Un operativo en Ezpeleta reforzó el control del tránsito.

Operativo como herramienta de prevención

La acción, articulada entre el Municipio de Quilmes y la Policía provincial, se desarrolló en la intersección de la avenida Centenario y calle Chile, en el barrio de Ezpeleta. Durante la noche del viernes 7, agentes de la comisaría 6ª, apoyados por unidades de grúa y móviles de interceptación, inspeccionaron 45 vehículos y detectaron 13 infracciones. Entre las irregularidades, se encontraban falta de documentación, licencias vencidas y conductores sin permiso. Los 11 autos secuestrados fueron retirados inmediatamente para evitar que circulasen sin cumplir con la normativa vigente.

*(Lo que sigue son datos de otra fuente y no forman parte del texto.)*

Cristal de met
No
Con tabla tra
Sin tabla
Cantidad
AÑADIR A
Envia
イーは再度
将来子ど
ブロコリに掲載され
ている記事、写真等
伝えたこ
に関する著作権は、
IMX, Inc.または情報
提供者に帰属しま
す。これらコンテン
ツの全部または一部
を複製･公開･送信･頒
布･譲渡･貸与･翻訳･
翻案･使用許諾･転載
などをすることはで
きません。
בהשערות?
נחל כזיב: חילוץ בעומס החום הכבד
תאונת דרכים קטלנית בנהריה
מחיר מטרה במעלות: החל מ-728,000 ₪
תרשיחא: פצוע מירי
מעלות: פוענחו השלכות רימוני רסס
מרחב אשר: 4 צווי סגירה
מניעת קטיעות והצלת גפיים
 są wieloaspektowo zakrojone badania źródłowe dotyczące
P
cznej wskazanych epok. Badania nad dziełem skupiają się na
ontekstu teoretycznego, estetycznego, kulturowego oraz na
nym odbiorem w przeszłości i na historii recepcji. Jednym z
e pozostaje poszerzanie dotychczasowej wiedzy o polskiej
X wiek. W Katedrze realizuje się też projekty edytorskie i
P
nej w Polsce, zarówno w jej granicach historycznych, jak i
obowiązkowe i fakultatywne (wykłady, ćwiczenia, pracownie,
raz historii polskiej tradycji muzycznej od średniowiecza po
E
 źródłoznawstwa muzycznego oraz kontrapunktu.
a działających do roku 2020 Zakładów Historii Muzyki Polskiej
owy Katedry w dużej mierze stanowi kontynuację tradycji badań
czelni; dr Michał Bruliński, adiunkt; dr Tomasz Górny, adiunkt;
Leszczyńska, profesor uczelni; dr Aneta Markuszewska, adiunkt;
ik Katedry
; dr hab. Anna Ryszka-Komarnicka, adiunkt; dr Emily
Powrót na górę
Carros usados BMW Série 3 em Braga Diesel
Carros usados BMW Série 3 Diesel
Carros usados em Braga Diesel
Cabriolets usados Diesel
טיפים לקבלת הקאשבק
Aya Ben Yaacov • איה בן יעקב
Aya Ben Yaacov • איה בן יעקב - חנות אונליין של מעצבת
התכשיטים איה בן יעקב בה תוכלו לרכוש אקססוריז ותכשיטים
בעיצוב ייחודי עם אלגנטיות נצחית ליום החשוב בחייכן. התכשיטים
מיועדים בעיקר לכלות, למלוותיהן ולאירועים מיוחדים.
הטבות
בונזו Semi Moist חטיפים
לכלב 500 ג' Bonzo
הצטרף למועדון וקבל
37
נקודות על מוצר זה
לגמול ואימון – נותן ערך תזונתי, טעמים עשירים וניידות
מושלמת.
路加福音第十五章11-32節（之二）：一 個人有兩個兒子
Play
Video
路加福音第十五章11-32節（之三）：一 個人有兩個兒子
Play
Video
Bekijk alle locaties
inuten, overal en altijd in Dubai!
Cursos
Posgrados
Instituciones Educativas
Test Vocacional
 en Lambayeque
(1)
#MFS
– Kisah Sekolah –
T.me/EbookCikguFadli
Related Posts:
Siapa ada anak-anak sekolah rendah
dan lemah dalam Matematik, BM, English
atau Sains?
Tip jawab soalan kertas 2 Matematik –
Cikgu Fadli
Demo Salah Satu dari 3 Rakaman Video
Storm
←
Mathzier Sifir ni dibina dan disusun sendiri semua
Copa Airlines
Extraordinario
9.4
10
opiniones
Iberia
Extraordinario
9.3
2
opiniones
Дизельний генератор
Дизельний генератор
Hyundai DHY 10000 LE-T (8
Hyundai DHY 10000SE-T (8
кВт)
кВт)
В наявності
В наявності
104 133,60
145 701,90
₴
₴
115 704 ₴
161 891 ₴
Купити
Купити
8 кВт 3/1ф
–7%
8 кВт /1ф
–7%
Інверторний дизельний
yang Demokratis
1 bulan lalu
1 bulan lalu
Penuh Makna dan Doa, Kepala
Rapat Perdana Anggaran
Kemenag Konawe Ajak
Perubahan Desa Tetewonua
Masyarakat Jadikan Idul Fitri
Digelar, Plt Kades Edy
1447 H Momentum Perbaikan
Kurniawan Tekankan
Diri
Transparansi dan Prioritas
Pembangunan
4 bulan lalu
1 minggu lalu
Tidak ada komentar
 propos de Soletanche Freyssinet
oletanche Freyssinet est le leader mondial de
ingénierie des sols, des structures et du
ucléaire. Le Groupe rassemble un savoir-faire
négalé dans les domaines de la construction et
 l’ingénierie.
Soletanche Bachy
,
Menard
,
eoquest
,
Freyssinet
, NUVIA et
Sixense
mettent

Datos clave del control vial

Según el informe oficial, el operativo logró incautar 11 unidades, lo que representa el 24,4% de los vehículos analizados. De los 45 inspeccionados, 13 fueron sancionados por no cumplir con las normas de tránsito. El procedimiento fue coordinado por la Agencia de Ordenamiento Urbano y Vial de Quilmes, que destacó la importancia de acciones sorpresivas para disuadir la conducta delictiva. «La prioridad es garantizar la seguridad en las calles y evitar que vehículos en condiciones precarias compitan por la vía pública», explicó un responsable municipal.

Continuidad de las medidas de control

Este tipo de operativos forma parte de las políticas locales para combatir la ilegalidad en el tránsito. Según fuentes oficiales, las autoridades planean replicar la estrategia en puntos estratégicos del partido, como la zona de Vuelta de Obligado o el acceso a la Autopista Roca. El objetivo es reducir accidentes y reprimir el tráfico de vehículos no habilitados. En los últimos meses, Quilmes ha aumentado la fiscalización en zonas de alta circulación, especialmente en horarios nocturnos, donde se registran más incidentes. La medida también busca presionar a conductores que ignoran las leyes, como los que circulan sin seguro o con matrículas falsas.

El operativo de Quilmes refleja la intención de las autoridades de imponer un orden más estricto en la circulación, especialmente en barrios donde la infraestructura vial es crítica. La provincia y el municipio destacaron que las acciones continuarán, con miras a reducir accidentes y mejorar la convivencia en las calles. La estrategia también busca disuadir la circulación de motocicletas en mal estado, una problemática que ha generado reclamos vecinales en varias zonas del conurbano.